Bioanalysis Rising Star Award finalist: Monique Ryan
Nominated by: Nicola Gray, Senior Lecturer in Phenomics, Murdoch University (Murdoch, Australia)
Supporting comments:
“Monique’s research highlights include nine publications in high-ranking journals, with three as first-author. During her PhD, Monique contributed to the goal of establishing large scale liquid chromatography–mass spectrometry (LC–MS) assays, optimizing an automated extraction protocol and establishing data processing procedures for harmonized lipid profiling in population studies. Monique continues to advance bioanalytical methodology to address unmet clinical needs. Beyond her technical abilities and scientific knowledge, Monique possesses impressive interpersonal skills, engaging with collaborators including clinicians, industry partners and professional staff. What sets Monique apart is her ability to work effectively with peers and supervise and mentor junior scientists. She has developed a reputation for supporting early-career researchers locally and internationally.
Monique serves on the Early-Career Members Network of the international Metabolomics Society and is the elected Early-Career Researcher lead of the Australian and New Zealand Metabolomics Society, demonstrating leadership skills and community engagement. Monique has received several accolades for her excellence in science communication, including winner of the ANZ/Sciex Early Career Research Rapid Fire competition, FameLab National Semi-Finalist, Western Australia nominee for Fresh Science 2021 and travel awards for conference presentations. Monique has a bright future, and I am certain she will continue to make significant contributions to her discipline”.

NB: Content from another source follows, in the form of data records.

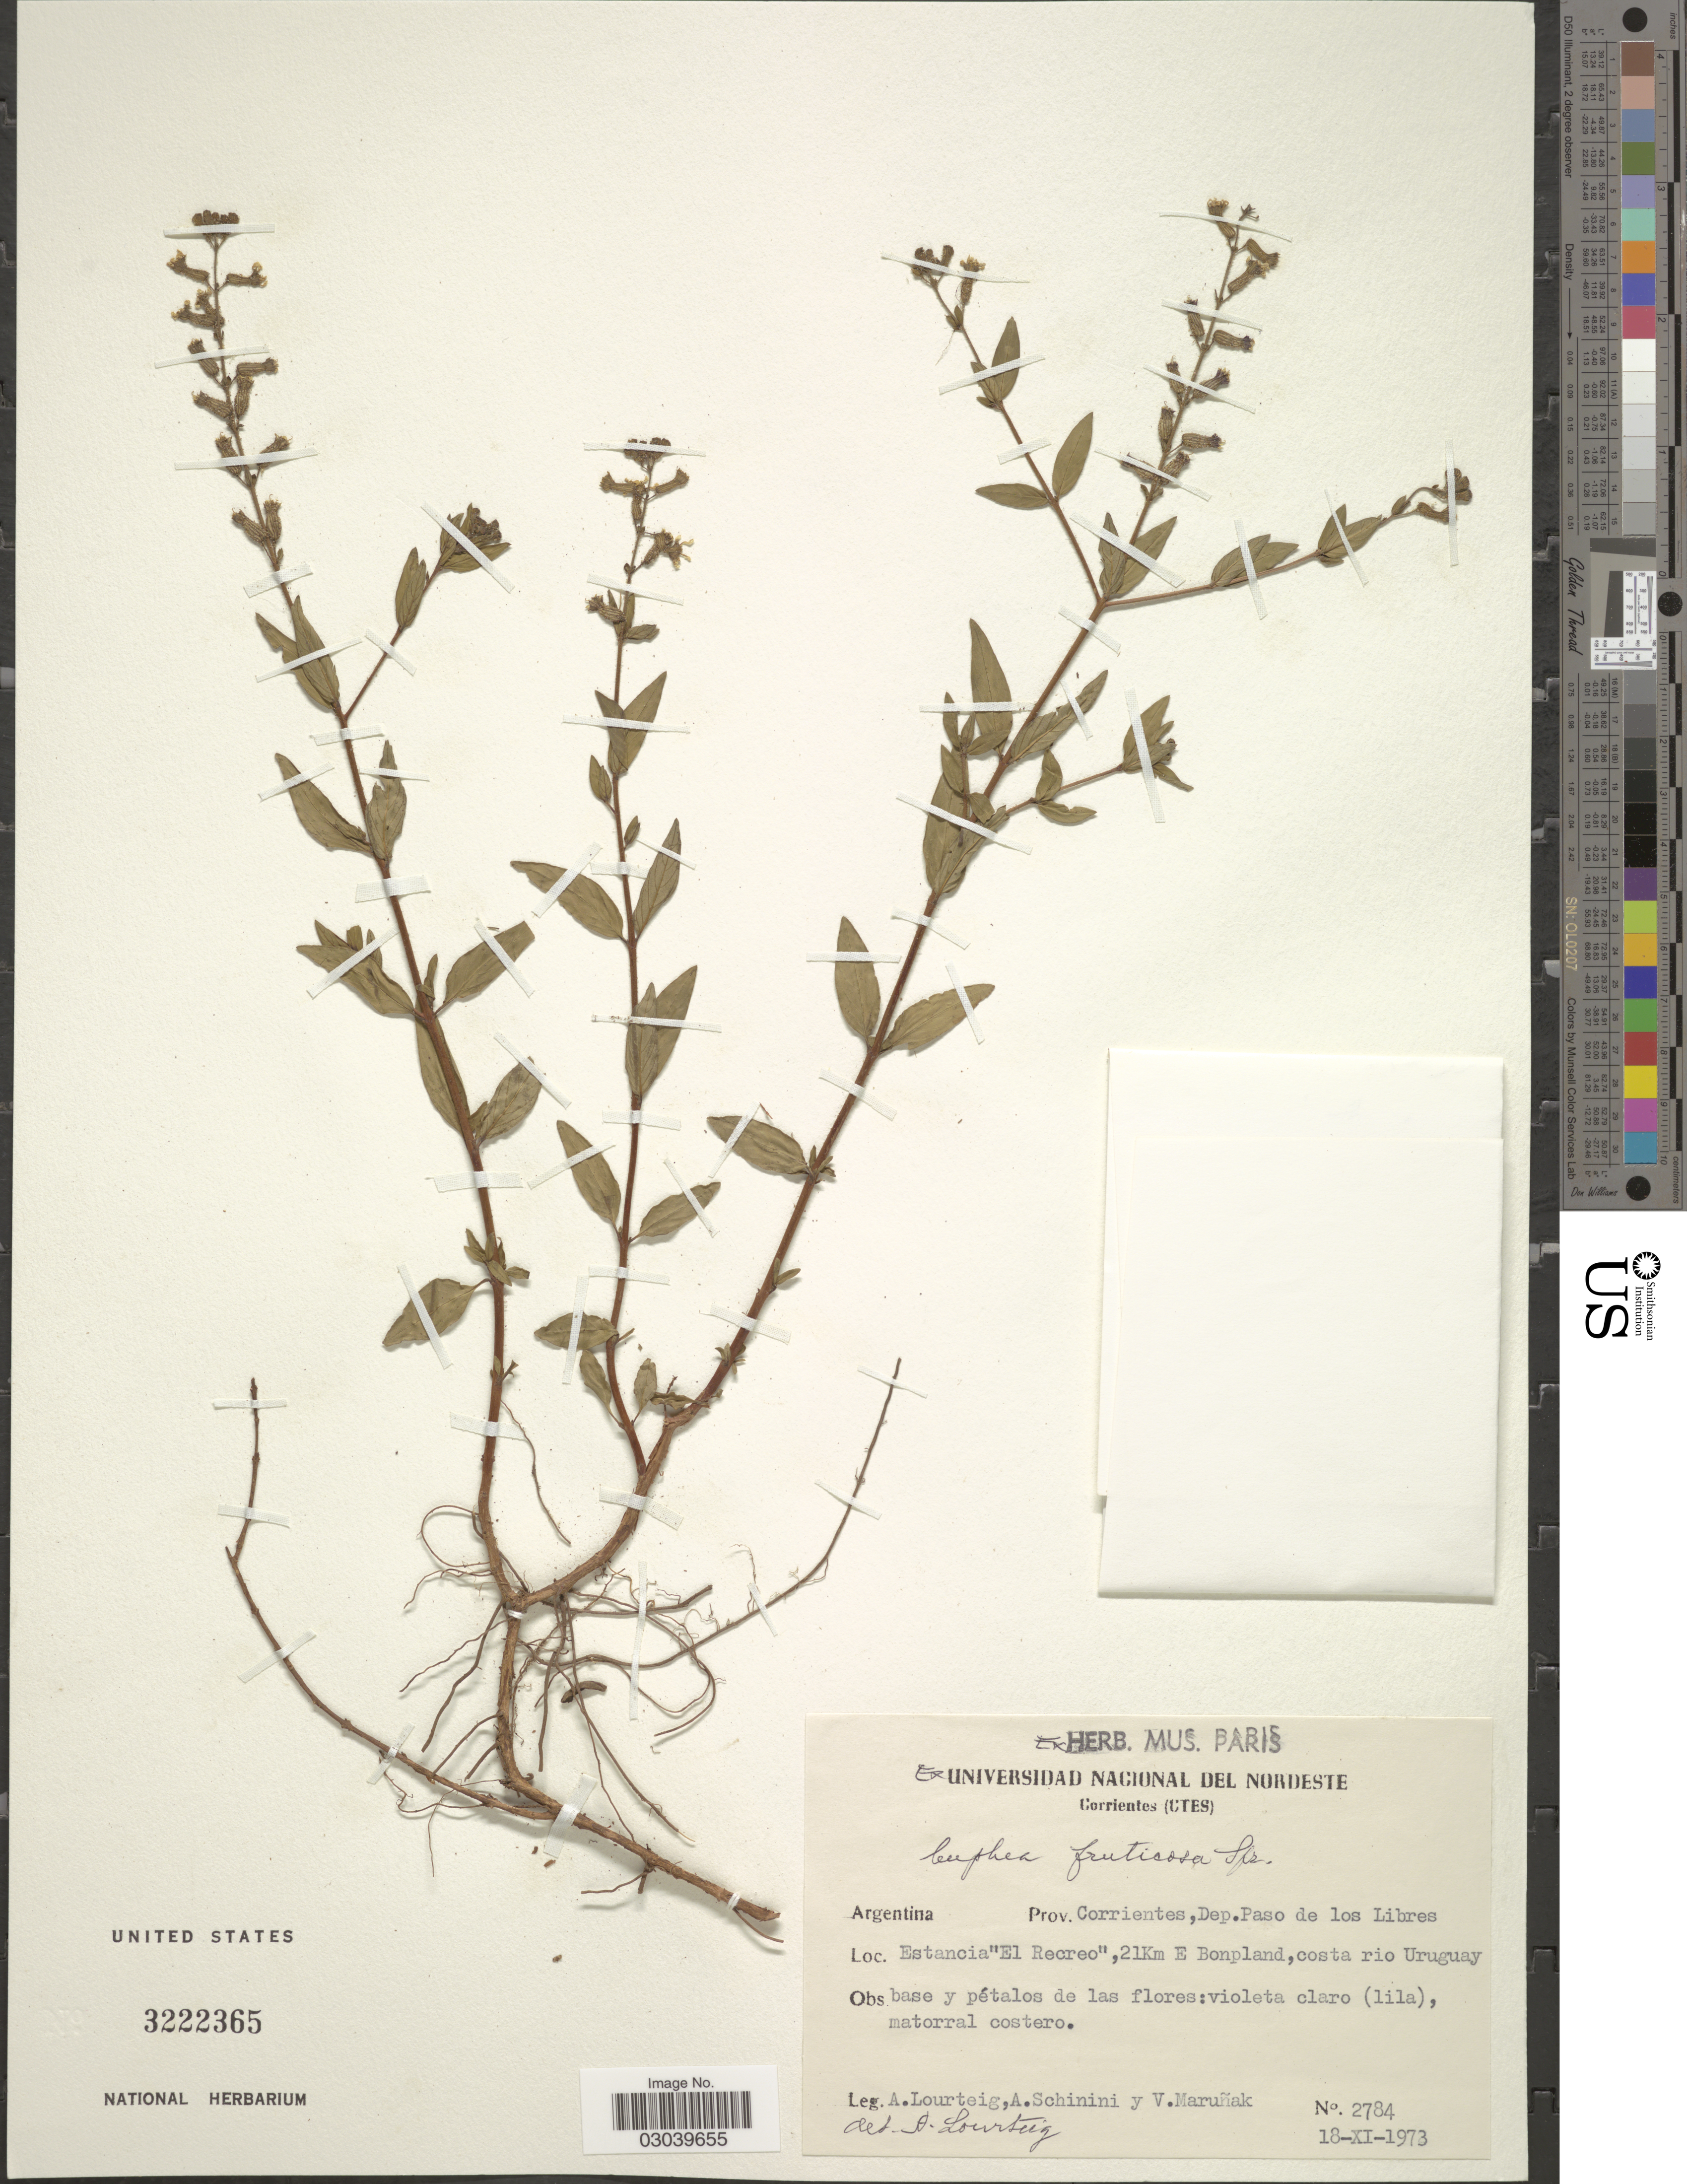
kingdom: Plantae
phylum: Tracheophyta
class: Magnoliopsida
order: Myrtales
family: Lythraceae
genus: Cuphea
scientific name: Cuphea fruticosa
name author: Spreng.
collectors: A. Lourteig, A. Schinini & V. Maruñak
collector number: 2784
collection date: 1973-11-18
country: Argentina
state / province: Corrientes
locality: Dep. Paso de los Libres. Estancia "El Recreo", 21Km E Bonpland, costa rio Uruguay.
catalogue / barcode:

Describe the main highlights of your bioanalytical work
One of my bioanalytic work highlights was designing and developing a robust mass spectrometry method to analyze 1163 different lipid species in blood-based biofluids. It was a 2-year journey of development and optimization, ensuring it could handle various common sample handling variations such as different blood tube types, hemolysis, freeze-thaw cycles and storage conditions. This work also led to other significant discoveries during my PhD research. By delving into the lipidomic impact of non-severe burns post-injury, I uncovered a persistent lipid-based inflammation that lingers for up to 6 weeks post-healing, even when the burn appears to be fully recovered.
Furthermore, amidst this inflammation, I found that the activation of cholesterol metabolism following inflammation from burns could potentially promote healing within 2 weeks post-injury. What is more intriguing is that even upon admission to the hospital, this metabolic shift exhibits a distinct lipidomic profile compared to those experiencing delayed wound closure, suggesting its potential in predicting healing outcomes.